* **SOURCE DOCUMENT**:
1. Focus on Customers, Not Competitors

Focusing on competitors is human nature—in a competition, we judge ourselves based on our rivals, and like to imagine how we’ll defeat them. But success in business comes from satisfied customers, not vanquished foes, and keeping a relentless focus on users/customers is key to building something great. This is hardly Amazon-specific wisdom: “build something people want” is venerable YC advice, and Zero to One also makes the point that competition is bad and focusing on it counterproductive. Perhaps the fact that so many different people feel the need to emphasize this point speaks to how counterintuitive it is: were it widely adopted, it wouldn’t be repeated.

Plenty of people outside business also get this wrong. A few weeks ago, a friend was explaining how he feels that many computational chemists are making software not for users but for other computational chemists. This is a case in which writing papers leads to different incentives than releasing products: papers are reviewed by one’s peers (other computational chemists), while products are ultimately reviewed by users. Hopefully Rowan doesn’t make this mistake…

2. “Bar Raisers”: External Vetos in Hiring

Amazon includes a person called a “Bar Raiser” involved in all hiring decisions, who isn’t the hiring manager (the person who is trying to acquire a new team member) but who has final veto power on any potential hire. The hiring manager is hiring because they need help in the short term, so they’re typically willing to engage in wishful thinking and lower their standards—but the Bar Raiser (who’s just another Amazon employee, with a bit of extra training) has no such incentives and can make sure that no poor performers are hired, which is better for Amazon in the long run.

I like this idea because it’s a nice example of mechanism design: just a little bit of internal red-teaming which (according to the book) works quite well. (Red teaming is another one of those “good but counterintuitive practices” which seems underutilized—see the discussion in a recent Statecraft interview.)

3. Problem-Focused, Not Skills-Focused

It’s natural to think about what we should do next in terms of what we’re good at: “I’m good at X, how can I use X to solve a problem?” Carr and Bryar argue that “working forwards” in this way is stupid, because only at the end do you think about who (if anyone) might care if you succeed. “Working backwards” from problem to solution is a much better strategy: first you articulate what you might need to accomplish to produce a compelling solution, and then you think about if you can do it. Inside Amazon, most potential new projects start out by drafting what the press release might be if the project were finished, and then working backwards from the press release to what the product must be. (Most products envisioned in this way never actually get developed, which is exactly the point of the exercise.)

* **AIM OF THE TASK**:
List the three numbered section headings in the text on Amazon's practices above.

* **RECORDS SUPPLIED**:
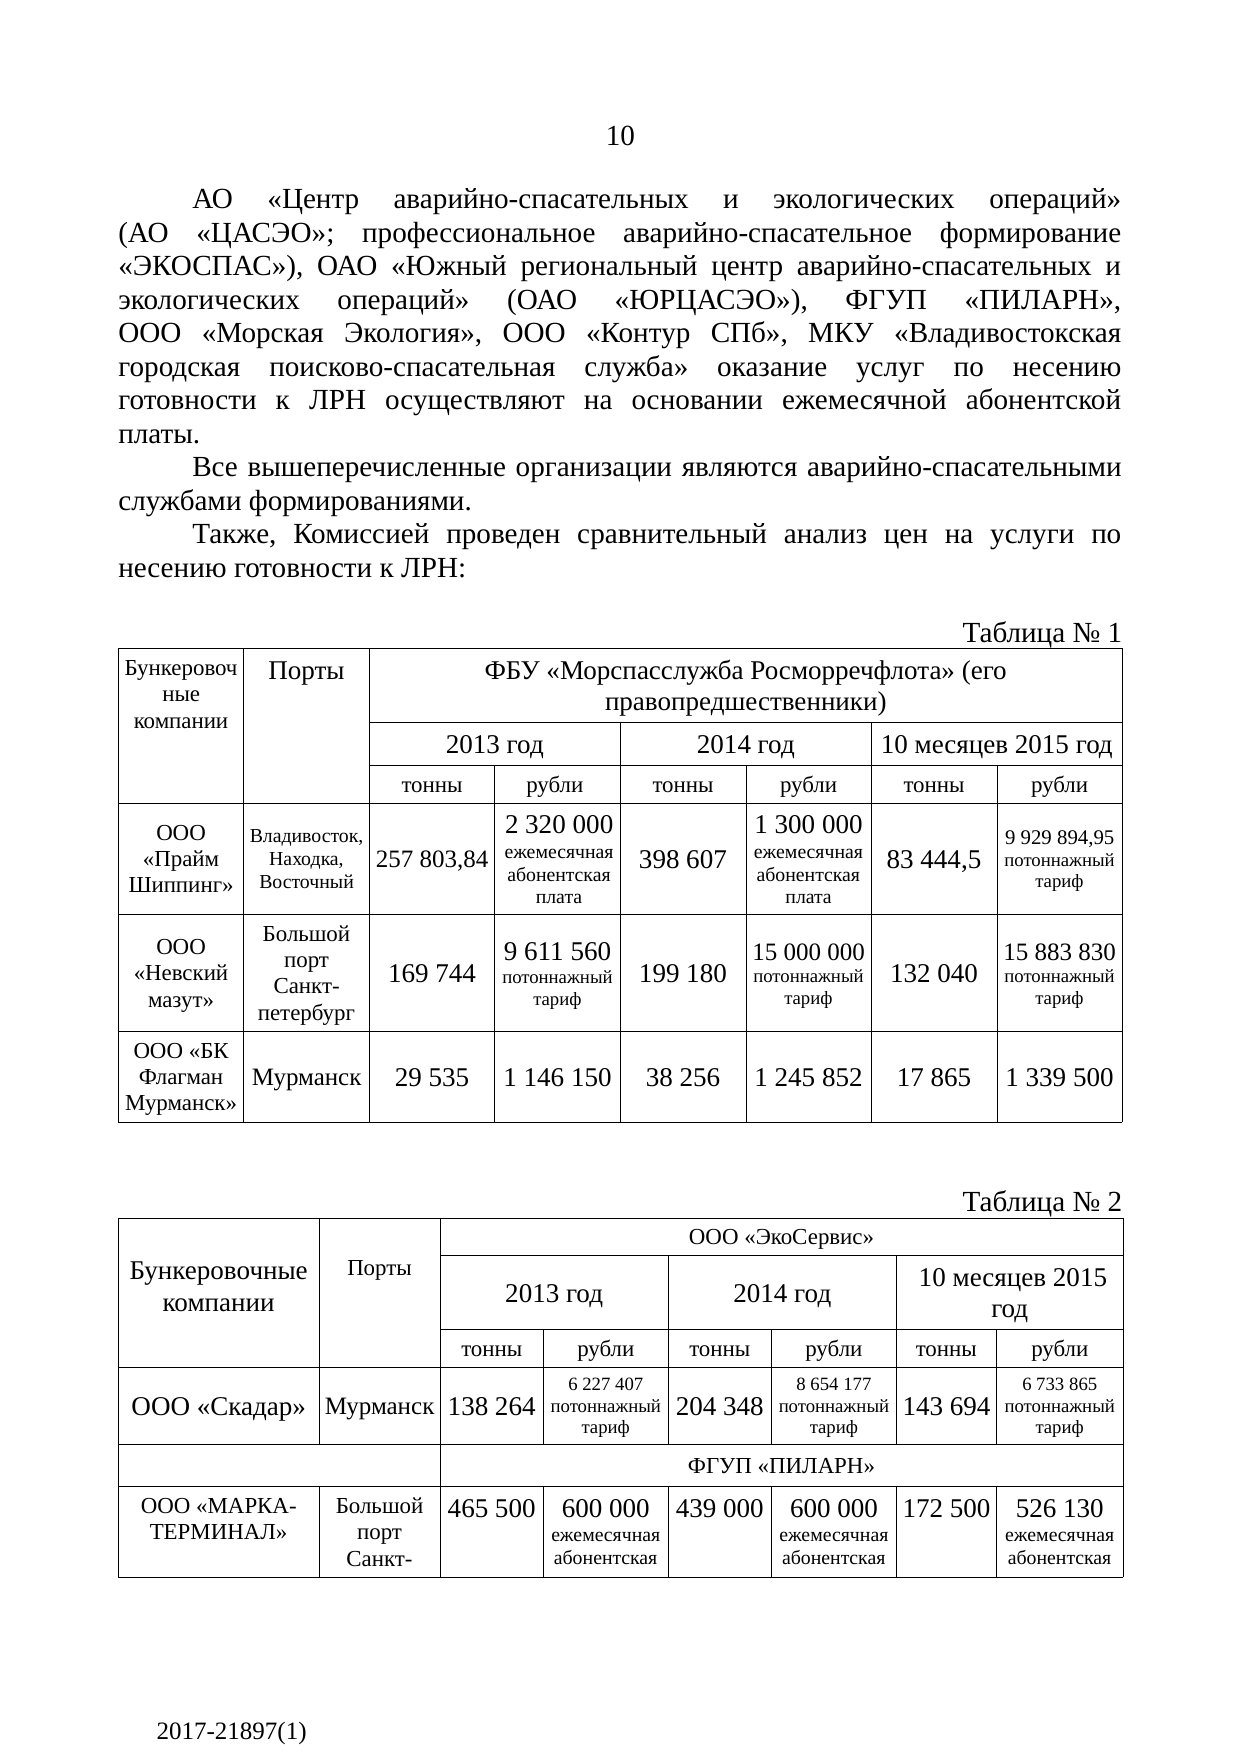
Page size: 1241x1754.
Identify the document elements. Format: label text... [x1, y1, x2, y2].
---
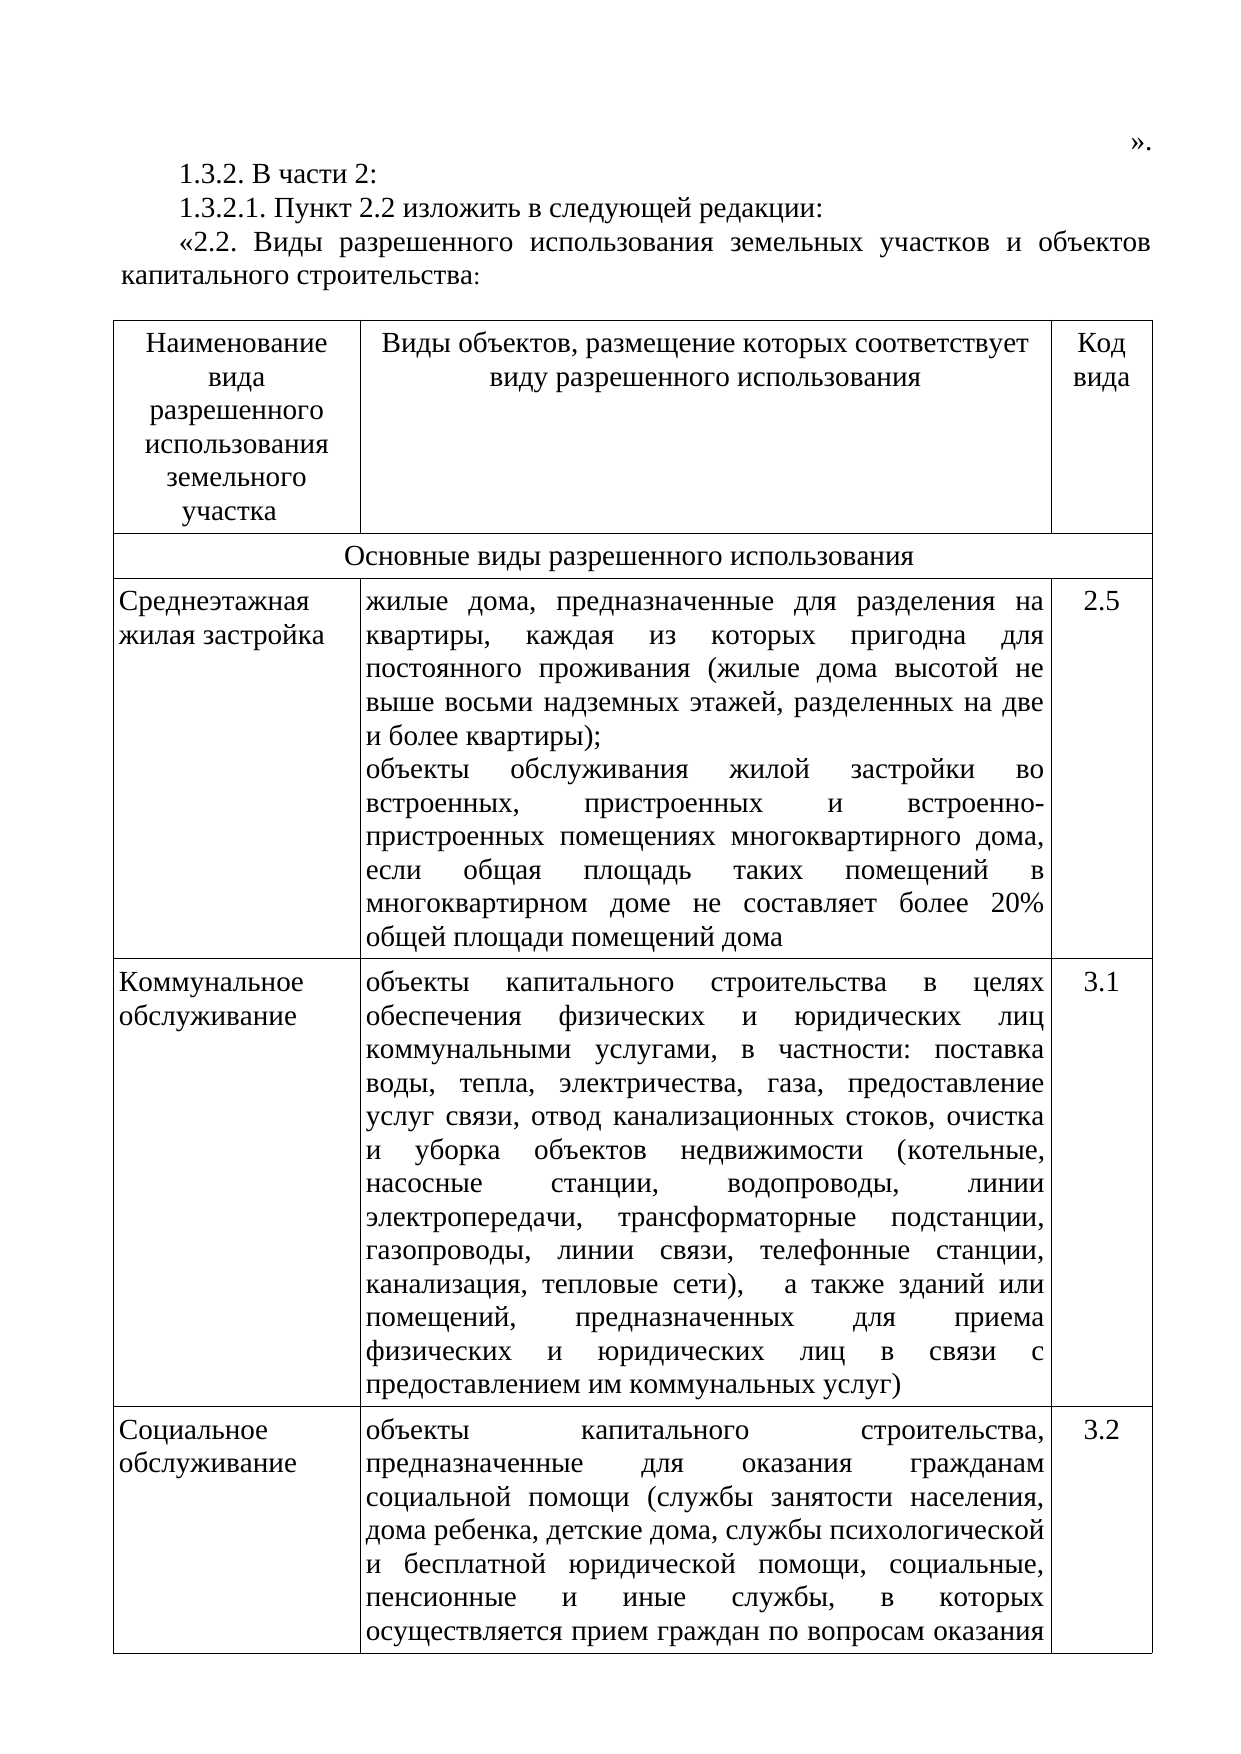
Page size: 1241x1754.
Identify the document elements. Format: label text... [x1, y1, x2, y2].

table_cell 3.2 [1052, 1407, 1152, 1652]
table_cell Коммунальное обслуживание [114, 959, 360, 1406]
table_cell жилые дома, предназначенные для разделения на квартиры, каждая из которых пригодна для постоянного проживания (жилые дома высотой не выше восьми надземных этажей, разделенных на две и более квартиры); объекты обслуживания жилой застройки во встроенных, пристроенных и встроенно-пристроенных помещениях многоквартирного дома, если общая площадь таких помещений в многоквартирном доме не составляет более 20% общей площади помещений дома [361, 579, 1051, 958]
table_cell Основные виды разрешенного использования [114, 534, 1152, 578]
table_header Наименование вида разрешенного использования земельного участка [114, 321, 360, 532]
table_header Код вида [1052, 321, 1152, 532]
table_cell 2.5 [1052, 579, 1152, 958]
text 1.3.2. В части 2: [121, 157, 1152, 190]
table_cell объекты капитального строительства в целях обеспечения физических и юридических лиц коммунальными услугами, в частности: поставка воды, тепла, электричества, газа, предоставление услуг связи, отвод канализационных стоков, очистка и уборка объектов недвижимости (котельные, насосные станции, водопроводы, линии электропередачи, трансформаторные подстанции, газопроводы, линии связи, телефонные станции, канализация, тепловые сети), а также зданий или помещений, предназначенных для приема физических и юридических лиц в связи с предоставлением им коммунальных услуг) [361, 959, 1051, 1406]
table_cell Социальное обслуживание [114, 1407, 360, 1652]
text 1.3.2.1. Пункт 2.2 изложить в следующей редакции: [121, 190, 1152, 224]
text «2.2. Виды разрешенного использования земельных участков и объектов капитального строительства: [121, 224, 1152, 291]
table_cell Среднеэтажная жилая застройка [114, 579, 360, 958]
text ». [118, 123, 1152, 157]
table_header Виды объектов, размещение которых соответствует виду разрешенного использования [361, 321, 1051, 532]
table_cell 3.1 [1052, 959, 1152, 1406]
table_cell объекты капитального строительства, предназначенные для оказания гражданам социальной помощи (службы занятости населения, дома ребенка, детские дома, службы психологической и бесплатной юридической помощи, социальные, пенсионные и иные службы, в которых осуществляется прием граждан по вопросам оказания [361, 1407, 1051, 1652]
--
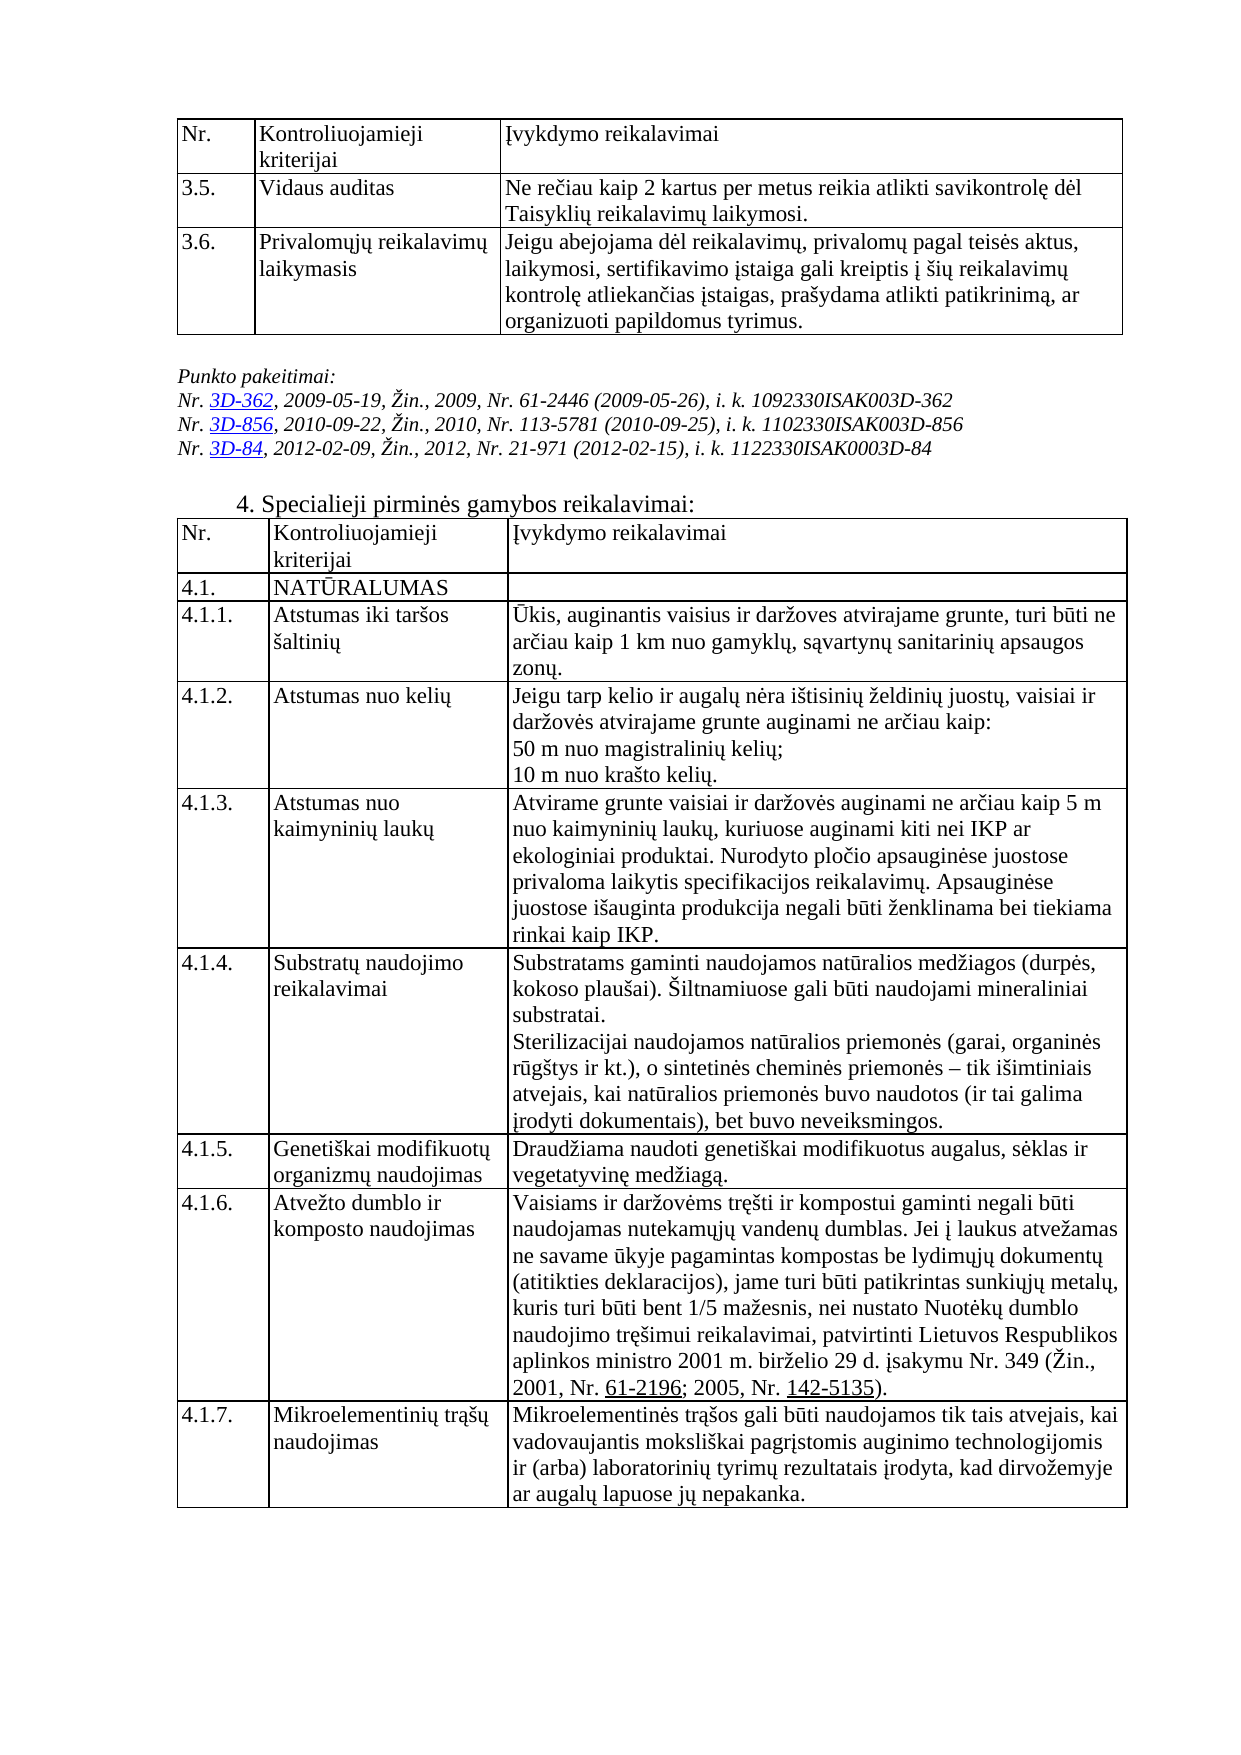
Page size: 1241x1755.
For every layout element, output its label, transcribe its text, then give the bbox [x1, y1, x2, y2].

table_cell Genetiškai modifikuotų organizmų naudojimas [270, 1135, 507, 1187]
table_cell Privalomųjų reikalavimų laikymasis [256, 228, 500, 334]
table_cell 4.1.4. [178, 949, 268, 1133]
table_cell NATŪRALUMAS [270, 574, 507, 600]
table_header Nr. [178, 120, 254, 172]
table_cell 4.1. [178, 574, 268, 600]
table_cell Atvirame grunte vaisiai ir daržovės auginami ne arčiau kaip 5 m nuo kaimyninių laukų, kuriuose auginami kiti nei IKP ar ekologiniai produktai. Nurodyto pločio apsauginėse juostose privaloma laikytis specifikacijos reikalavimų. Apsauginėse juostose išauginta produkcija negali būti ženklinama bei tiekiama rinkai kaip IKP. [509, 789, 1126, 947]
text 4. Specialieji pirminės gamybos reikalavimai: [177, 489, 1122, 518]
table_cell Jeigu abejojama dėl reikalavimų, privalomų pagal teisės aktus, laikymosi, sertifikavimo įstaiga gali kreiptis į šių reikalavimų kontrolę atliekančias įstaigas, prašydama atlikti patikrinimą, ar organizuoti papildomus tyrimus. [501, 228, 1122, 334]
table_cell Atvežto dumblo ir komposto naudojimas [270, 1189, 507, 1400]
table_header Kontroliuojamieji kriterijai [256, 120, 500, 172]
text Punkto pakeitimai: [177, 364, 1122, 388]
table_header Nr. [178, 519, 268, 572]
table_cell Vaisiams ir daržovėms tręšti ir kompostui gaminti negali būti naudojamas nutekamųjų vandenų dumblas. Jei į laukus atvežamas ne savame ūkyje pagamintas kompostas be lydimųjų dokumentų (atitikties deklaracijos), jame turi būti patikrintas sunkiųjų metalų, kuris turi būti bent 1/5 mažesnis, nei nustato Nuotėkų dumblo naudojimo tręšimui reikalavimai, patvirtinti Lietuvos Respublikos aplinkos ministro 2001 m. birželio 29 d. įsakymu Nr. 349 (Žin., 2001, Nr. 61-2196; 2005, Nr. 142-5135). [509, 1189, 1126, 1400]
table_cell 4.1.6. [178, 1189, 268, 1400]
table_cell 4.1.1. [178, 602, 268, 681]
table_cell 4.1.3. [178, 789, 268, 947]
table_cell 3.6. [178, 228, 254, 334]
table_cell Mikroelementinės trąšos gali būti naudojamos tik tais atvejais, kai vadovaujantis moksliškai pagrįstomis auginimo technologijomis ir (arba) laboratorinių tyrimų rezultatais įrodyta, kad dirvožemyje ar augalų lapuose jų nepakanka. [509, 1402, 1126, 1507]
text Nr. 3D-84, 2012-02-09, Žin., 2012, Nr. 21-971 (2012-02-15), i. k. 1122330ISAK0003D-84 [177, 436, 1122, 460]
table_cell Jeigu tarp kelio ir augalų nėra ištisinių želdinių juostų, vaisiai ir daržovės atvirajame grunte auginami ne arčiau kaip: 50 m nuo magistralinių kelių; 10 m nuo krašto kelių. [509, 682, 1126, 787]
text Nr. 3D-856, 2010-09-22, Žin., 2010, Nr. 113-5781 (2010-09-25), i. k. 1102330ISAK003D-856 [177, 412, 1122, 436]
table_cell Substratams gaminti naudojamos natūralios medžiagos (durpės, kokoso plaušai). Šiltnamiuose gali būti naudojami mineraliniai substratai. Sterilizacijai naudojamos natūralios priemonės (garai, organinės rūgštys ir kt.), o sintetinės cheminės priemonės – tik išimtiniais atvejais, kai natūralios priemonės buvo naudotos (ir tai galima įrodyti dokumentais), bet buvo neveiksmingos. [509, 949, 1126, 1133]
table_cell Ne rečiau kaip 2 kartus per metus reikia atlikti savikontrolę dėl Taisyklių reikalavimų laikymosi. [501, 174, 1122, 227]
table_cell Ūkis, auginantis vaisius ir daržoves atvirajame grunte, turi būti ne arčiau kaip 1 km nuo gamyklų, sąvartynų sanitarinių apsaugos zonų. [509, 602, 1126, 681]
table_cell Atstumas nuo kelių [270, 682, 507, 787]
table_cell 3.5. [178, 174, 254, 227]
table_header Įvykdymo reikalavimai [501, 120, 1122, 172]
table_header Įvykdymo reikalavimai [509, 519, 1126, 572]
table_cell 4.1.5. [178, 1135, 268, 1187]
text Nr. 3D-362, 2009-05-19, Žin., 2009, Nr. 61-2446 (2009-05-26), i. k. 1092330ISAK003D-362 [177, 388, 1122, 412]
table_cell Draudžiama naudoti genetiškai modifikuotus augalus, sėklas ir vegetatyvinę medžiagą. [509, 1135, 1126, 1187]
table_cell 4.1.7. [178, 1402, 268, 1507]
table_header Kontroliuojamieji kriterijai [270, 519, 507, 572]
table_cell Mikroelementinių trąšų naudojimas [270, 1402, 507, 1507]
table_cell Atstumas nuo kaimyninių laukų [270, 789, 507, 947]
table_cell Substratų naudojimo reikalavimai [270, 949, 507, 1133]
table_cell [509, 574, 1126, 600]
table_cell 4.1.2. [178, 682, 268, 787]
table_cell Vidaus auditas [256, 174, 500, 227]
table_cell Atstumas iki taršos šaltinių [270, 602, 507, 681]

* **EXERCISE OUTPUT**:
1. Focus on Customers, Not Competitors
2. "Bar Raisers": External Vetos in Hiring
3. Problem-Focused, Not Skills-Focused